Post

Research checkpoint #15: performing the training and inference apart

Research checkpoint #15: performing the training and inference apart

In the last post, we discussed dimensionality reduction techniques, intending to reduce the amount of memory required to run an Hoeffding Tree model over the CIC-IoT-2023 dataset using a Raspberry Pi, which has very limited resources. In that scenario, this little machine was performing both the training and inference over the data. And what if we do just the inference on it? Also, with the intentions to overcome the performance limitations of this device, we could have a centralized computer capable of training a model regularly and then distribute it on the network, in a way that the Raspberry Pi (or other Internet of Things device) would just have the job to look at its network traffic and perform the inference. This idea is the one we explore in this post, understanding the viability of this approach. But before, some remarks about the last post.

Discussions regarding post #14

The content of the last post raised some interesting points of discussion that are worth noting, which can be studied with more attention in the future, especially through related literature. They are:

The impact of unbalanced data

One major problem that we faced in the last experiments was the data imbalance. For example, we got an accuracy of 98.26% with the Mutual Information (MI) technique, however only 2.3% of the data had the “Benign” label, being 97.7% of the entries labelled as attacks. This means that we could just say that all of our traffic was produced by attackers, and we would still achieve a high accuracy. This is an issue that we already faced in post #06, in our first experiments running a ML model over the CIC-IoT-2023 dataset, and that is reasonable: part of the attacks that we are handling with are based on volume (like DoS and DDoS), being totaly expected to have big amounts of data labelled in their category. The dataset authors even try to minimize this effect by grouping these kinds of attacks in groups of 100 packets for each CSV entry, different from the regular value of 10, but our clip of the data still had a significant discrepancy.

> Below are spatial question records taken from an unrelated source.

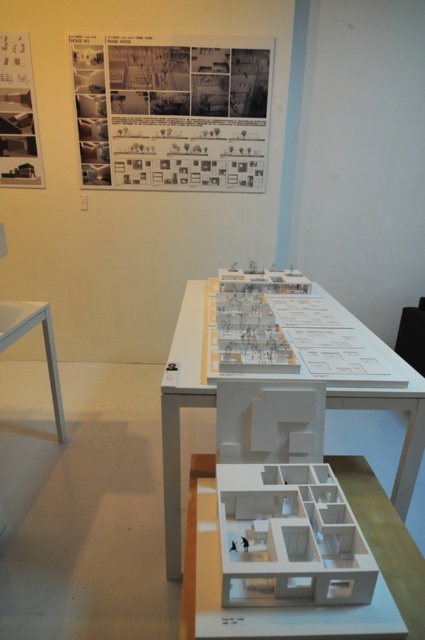
Based on the photo, you are an architect reviewing the display. You notice the black paper at upper center and the white matte model at center. Which object is positioned higher up in the scene?

The black paper at upper center is positioned higher up than the white matte model at center.

You are an architect reviewing the display. You notice the white matte model house at center and the white paper poster at upper left. Which object is closer to you from your current viewpoint?

The white matte model house at center is closer to you because it is in front of the white paper poster at upper left.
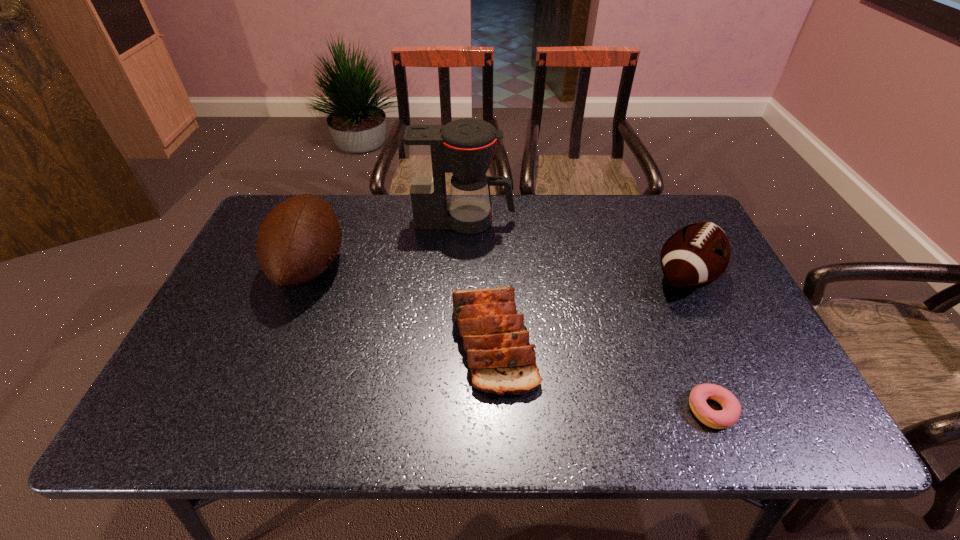
At what (x,y) coordinates should I click in order to perform the action: click on unoccupied position between the right football (American) and the bread. Please return your answer as a coordinate pair (x, y). The width and height of the screenshot is (960, 540). Looking at the image, I should click on (589, 308).

Locate an element on the screen. This screenshot has height=540, width=960. free space between the coffee maker and the bread is located at coordinates (x=479, y=281).

The image size is (960, 540). I want to click on empty location between the bread and the shorter football (American), so click(x=589, y=308).

In order to click on vacant region between the right football (American) and the leftmost object in this screenshot , I will do `click(498, 272)`.

In order to click on object identified as the second closest to the second shortest object in this screenshot , I will do pos(731,411).

Image resolution: width=960 pixels, height=540 pixels. What are the coordinates of `object that is the third closest to the right football (American)` in the screenshot? It's located at (465, 147).

This screenshot has width=960, height=540. What are the coordinates of `vacant space that satisfies the following two spatial constraints: 1. pour from the carafe of the tallest object; 2. on the back side of the bread` in the screenshot? It's located at (460, 340).

The image size is (960, 540). What are the coordinates of `free spot that satisfies the following two spatial constraints: 1. on the laces of the second tallest object; 2. on the right side of the second shortest object` in the screenshot? It's located at (281, 340).

Where is `vacant area that satisfies the following two spatial constraints: 1. pour from the carafe of the shorter football (American); 2. on the right side of the coffee maker`? The height and width of the screenshot is (540, 960). vacant area that satisfies the following two spatial constraints: 1. pour from the carafe of the shorter football (American); 2. on the right side of the coffee maker is located at coordinates (463, 277).

At what (x,y) coordinates should I click in order to perform the action: click on vacant space that satisfies the following two spatial constraints: 1. on the back side of the bread; 2. pour from the carafe of the tallest object. Please return your answer as a coordinate pair (x, y). Looking at the image, I should click on (491, 221).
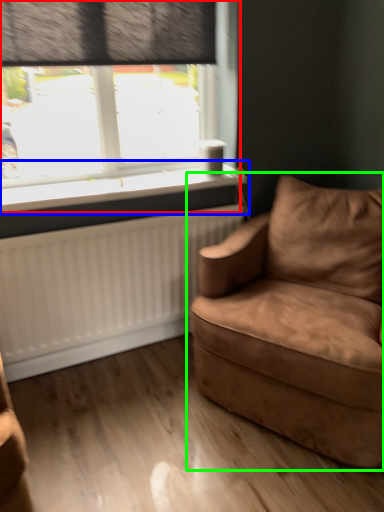
Question: Based on their relative distances, which object is farther from window (highlighted by a red box)? Choose from window sill (highlighted by a blue box) and studio couch (highlighted by a green box).

Choices:
 (A) window sill
 (B) studio couch

Answer: (B)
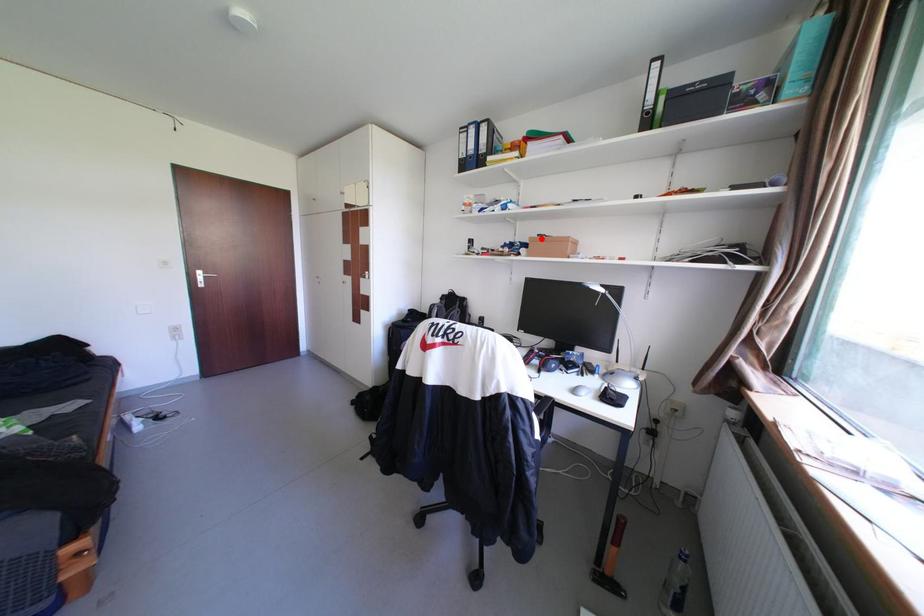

Some points for attention are:

  • How does our chosen model deal with unbalanced data? Considering that we are working with the Hoeffding Tree, a decision tree model, how well does it handle this issue? This can be used as a factor to determine if our choice of model was good for our scenario. It would probably also require a closer look at how the features from the dataset interact with each other, taking into account how decision trees work. A good idea may be to use decision forests.
  • This is an old problem, what techniques were developed to tackle it? There exist algorithms to perform data augmentation, for example, but would they also be suitable for our context here?

Note that this is a problem only because of the nature of our study: in the goal of using Machine Learning (ML) models as Intrusion Detection Systems (IDS), we are not only worried about its global accuracy, but much more about its efficiency over each of the classes, both the attack and benign data. We want it to have the lowest possible number of false positives and negatives, and, in practice, we saw that metrics like precision and recall were clearly under what we would like for our context.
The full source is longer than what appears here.